BY JOHN M. OLDHAM, M.D.
It’s now the spring baseball season, but we’re in an upside-down world in which it’s hard to imagine sitting in a crowded stadium. Anyway, so far we don’t have a choice, since the season is postponed and the stadiums are closed. But in the spirit of the season, I thought it might be interesting to tell a story about one of the nicest guys in baseball—a guy named…
Joe was a popular catcher who played nine seasons in Major League Baseball for the St Louis Cardinals, the Pittsburgh Pirates, the Chicago Cubs and the New York Giants. He grew up in St. Louis across the street from another catcher, Yogi Berra. Joe became one of the first players to make it big in broadcasting as a play-by-play announcer and then color commentator after retiring from the game. He later did two stints as co-host of NBC’s The Today Show, and he was a popular host on TV game shows from another era, including To Tell the Truth, He Said She Said, Sale of the Century, Memory Game, and Strike It Rich. He even subbed for Johnny Carson on The Tonight Show from time to time. He was affable, emotional, kind, and funny. Shown here are photos of Joe the ball player and Joe the television personality.
Mr. Nice Guy
Those are a few facts about Joe, but why am I talking about him?
Here’s the story: In 1990, The Personality Self-Portrait, a book I co-authored with Lois B. Morris, came out in hardcover from Bantam. In the roll-out of the new book, I was invited to appear on The Today Show. The co-hosts of the show at the time were Bryant Gumbel, Deborah Norville, and Joe Garagiola. I gave each of them a copy of the book in advance, and then I showed up for a live interview with Gumbel and Garagiola. Joe had agreed to take The Personality Self-Portrait Test, and we hand-scored it in his copy of the book. Then Bryant and Joe put the graph on the screen, and the three of us discussed it on the show. Here’ Joe (click to enlarge):
If you look up Joe in Wikipedia, it says he was “popular for his colorful personality.” And, indeed, it was all there in his chart—and in the fun we had discussing it on the air. His highest score, Dramatic, was no surprise—he loved to be under the lights, in front of the mic calling the plays, and on the screen. Three of the other high scores made sense: you have to be Vigilant to keep your balance in the world of Major League Baseball, just as you have to be Aggressive, and you’ve got to be Conscientious and responsible to be as successful as he was. (By the way, Gumbel was particularly taken by Joe’s high score on Aggressive, which he said he could personally vouch for!)

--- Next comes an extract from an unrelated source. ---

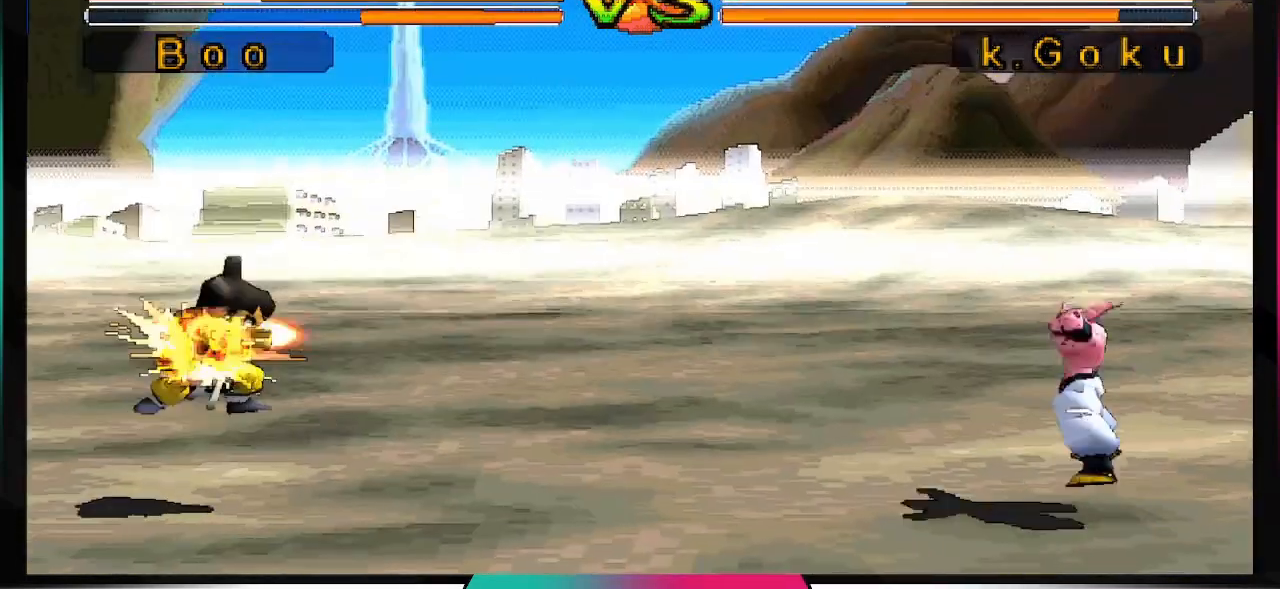
{"buttons": ["CROSS", "DPAD_DOWN"], "left_stick": "center", "right_stick": "center", "events": [[367, "CROSS", "down"], [367, "DPAD_DOWN", "down"]]}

But the remaining high score, Devoted, was one that at first surprised me. Someone with such a high score on that personality style usually prefers to take a back seat and stay out of the limelight. But then again, take a look at Joe’s devotion to family and the game (he married the St. Louis stadium organist, and two of his three children went on to careers in baseball management). He spoke loudly of teamwork, a prominent Devoted strength, and he was active in the Baseball Assistance Team, a charity for former players who had fallen on hard times.
It was only later that I learned that Joe’s ball team nickname was “Mr. Loyalty,” so there you have it!
Joe Garagiola died in 2016 at the age of 90. He was quite a personality, and he lived a rich and fulfilled life.